### DOCUMENT PASSAGE:
Kike Carrasco

Personal information
- Full name: Luis Enrique Carrasco Acosta
- Date of birth: 2 March 1998 (age 28)
- Place of birth: Almendralejo, Spain
- Height: 1.70 m (5 ft 7 in)
- Positions: Right back; winger;

Team information
- Current team: Minera
- Number: 16

Youth career
- Extremadura
- 2013–2017: Rayo Vallecano

Senior career*
- Years: Team / Apps / (Gls)
- 2017–2018: Alavés B / 0 / (0)
- 2017–2018: → Novelda (loan) / 24 / (1)
- 2018–2019: Montijo / 32 / (1)
- 2019–2020: Extremadura B / 18 / (2)
- 2020: Extremadura / 6 / (1)
- 2020–2022: Cádiz B / 48 / (4)
- 2022–2024: Sanluqueño / 53 / (4)
- 2024: Alcoyano / 13 / (0)
- 2024–2025: San Fernando / 31 / (0)
- 2025–: Minera / 32 / (3)

= Kike Carrasco =

Spanish footballer (born 1998)

Luis Enrique "Kike" Carrasco Acosta (born 2 March 1998) is a Spanish footballer who plays as either a right back or a right winger for Segunda Federación club Minera.

==Club career==
Born in Almendralejo, Extremadura, Carrasco joined Rayo Vallecano's youth setup in 2013, from hometown side Extremadura UD. In July 2017, after finishing his formation, he joined Deportivo Alavés, being initially assigned to the reserves in the Tercera División, but was subsequently loaned to fellow league team Novelda CF.

Carrasco made his senior debut on 9 September 2017, starting in a 2–0 away win against CF Recambios Colón. The following 20 August, he signed for UD Montijo also in the fourth division.

On 27 August 2019, Carrasco returned to his first team Extremadura, being assigned to the B-side still in division four. He made his first team debut on 28 June of the following year, coming on as a late substitute for José Pardo in a 1–1 away draw against CF Fuenlabrada in the Segunda División.

Carrasco scored his first professional goal on 17 July 2020, netting the opener in a 2–0 home success over Sporting de Gijón. On 25 August, he signed for Cádiz CF, newly promoted to La Liga, and was assigned to the B-team in division three.

### PROBLEM 1:
Write out the Kike Carrasco article from "Team information" up to and including "Montijo / 32 / (1)".
### PROBLEM 2:
In the Kike Carrasco article's "Club career" section, list every opposing team named in a match Carrasco played.
### PROBLEM 3:
Does the Kike Carrasco article support each statement? Answer yes or no for each and quote the words that decide it.
(a) Carrasco joined Rayo Vallecano's youth setup in 2013.
(b) Carrasco's first professional goal came in an away match.
(c) Carrasco's listed height is 1.80 m.
The material after this point comes from a separate source.

### SOURCE MATERIAL:
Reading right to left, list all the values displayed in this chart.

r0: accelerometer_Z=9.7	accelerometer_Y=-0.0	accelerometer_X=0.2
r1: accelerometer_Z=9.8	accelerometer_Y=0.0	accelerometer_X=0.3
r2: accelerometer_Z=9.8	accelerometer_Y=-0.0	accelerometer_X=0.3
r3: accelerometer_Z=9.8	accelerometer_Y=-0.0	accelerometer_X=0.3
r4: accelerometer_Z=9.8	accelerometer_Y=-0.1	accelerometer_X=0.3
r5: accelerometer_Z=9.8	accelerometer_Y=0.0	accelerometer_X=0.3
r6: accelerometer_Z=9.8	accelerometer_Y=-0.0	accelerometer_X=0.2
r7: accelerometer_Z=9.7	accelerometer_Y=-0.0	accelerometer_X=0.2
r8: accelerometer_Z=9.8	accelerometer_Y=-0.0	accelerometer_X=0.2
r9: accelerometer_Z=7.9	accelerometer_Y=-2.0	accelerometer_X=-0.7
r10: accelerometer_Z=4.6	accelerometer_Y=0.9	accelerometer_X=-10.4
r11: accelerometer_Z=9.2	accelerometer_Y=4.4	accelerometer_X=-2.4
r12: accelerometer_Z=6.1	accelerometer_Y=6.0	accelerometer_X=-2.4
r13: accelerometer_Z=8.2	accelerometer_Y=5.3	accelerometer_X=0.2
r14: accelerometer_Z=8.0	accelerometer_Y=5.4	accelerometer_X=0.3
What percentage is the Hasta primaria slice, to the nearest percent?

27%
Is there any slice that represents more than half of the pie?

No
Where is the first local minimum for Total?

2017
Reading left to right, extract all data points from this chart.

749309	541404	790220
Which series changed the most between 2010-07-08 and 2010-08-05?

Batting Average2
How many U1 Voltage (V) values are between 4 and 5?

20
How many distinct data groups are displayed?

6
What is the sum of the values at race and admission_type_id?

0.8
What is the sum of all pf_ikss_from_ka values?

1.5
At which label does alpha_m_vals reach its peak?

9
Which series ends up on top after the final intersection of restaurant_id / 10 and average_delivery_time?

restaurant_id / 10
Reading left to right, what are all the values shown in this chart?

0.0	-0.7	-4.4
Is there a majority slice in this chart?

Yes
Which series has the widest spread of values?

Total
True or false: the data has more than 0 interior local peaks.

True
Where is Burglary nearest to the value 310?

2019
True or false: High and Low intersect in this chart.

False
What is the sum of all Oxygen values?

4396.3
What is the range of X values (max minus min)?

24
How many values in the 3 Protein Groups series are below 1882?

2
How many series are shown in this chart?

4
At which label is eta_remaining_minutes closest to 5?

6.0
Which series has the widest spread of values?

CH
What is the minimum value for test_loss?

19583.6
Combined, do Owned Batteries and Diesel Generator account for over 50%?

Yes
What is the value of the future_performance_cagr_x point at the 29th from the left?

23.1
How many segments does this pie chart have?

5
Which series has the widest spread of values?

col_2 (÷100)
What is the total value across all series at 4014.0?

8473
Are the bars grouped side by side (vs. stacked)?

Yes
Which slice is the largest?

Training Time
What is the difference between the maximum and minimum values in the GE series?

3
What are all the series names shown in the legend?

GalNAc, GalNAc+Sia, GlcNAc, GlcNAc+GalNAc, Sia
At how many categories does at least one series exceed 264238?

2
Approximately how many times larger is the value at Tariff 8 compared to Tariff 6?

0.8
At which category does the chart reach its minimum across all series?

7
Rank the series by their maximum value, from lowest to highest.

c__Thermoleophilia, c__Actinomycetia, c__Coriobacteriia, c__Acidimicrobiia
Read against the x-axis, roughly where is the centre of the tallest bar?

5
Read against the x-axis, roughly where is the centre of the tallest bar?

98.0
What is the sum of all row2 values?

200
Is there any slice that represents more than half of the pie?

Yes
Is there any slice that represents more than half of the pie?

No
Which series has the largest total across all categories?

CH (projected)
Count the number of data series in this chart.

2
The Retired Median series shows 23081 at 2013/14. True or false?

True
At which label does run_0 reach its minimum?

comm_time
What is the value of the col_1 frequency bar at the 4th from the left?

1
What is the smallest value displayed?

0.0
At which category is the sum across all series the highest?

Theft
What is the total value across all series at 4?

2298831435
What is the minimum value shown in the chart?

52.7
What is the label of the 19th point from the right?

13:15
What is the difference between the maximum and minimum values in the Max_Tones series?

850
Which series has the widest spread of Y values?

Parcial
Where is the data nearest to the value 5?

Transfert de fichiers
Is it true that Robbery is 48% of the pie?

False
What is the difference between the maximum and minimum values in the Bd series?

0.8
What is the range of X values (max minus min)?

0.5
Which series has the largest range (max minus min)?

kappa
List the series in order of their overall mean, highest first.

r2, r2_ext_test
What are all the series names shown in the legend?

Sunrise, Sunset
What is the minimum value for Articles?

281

### TASK RESPONSE 1:
Team information
- Current team: Minera
- Number: 16

Youth career
- Extremadura
- 2013–2017: Rayo Vallecano

Senior career*
- Years: Team / Apps / (Gls)
- 2017–2018: Alavés B / 0 / (0)
- 2017–2018: → Novelda (loan) / 24 / (1)
- 2018–2019: Montijo / 32 / (1)

### TASK RESPONSE 2:
CF Recambios Colón
CF Fuenlabrada
Sporting de Gijón

### TASK RESPONSE 3:
(a) Yes: "Carrasco joined Rayo Vallecano's youth setup in 2013"
(b) No: "netting the opener in a 2–0 home success over Sporting de Gijón"
(c) No: "Height: 1.70 m (5 ft 7 in)"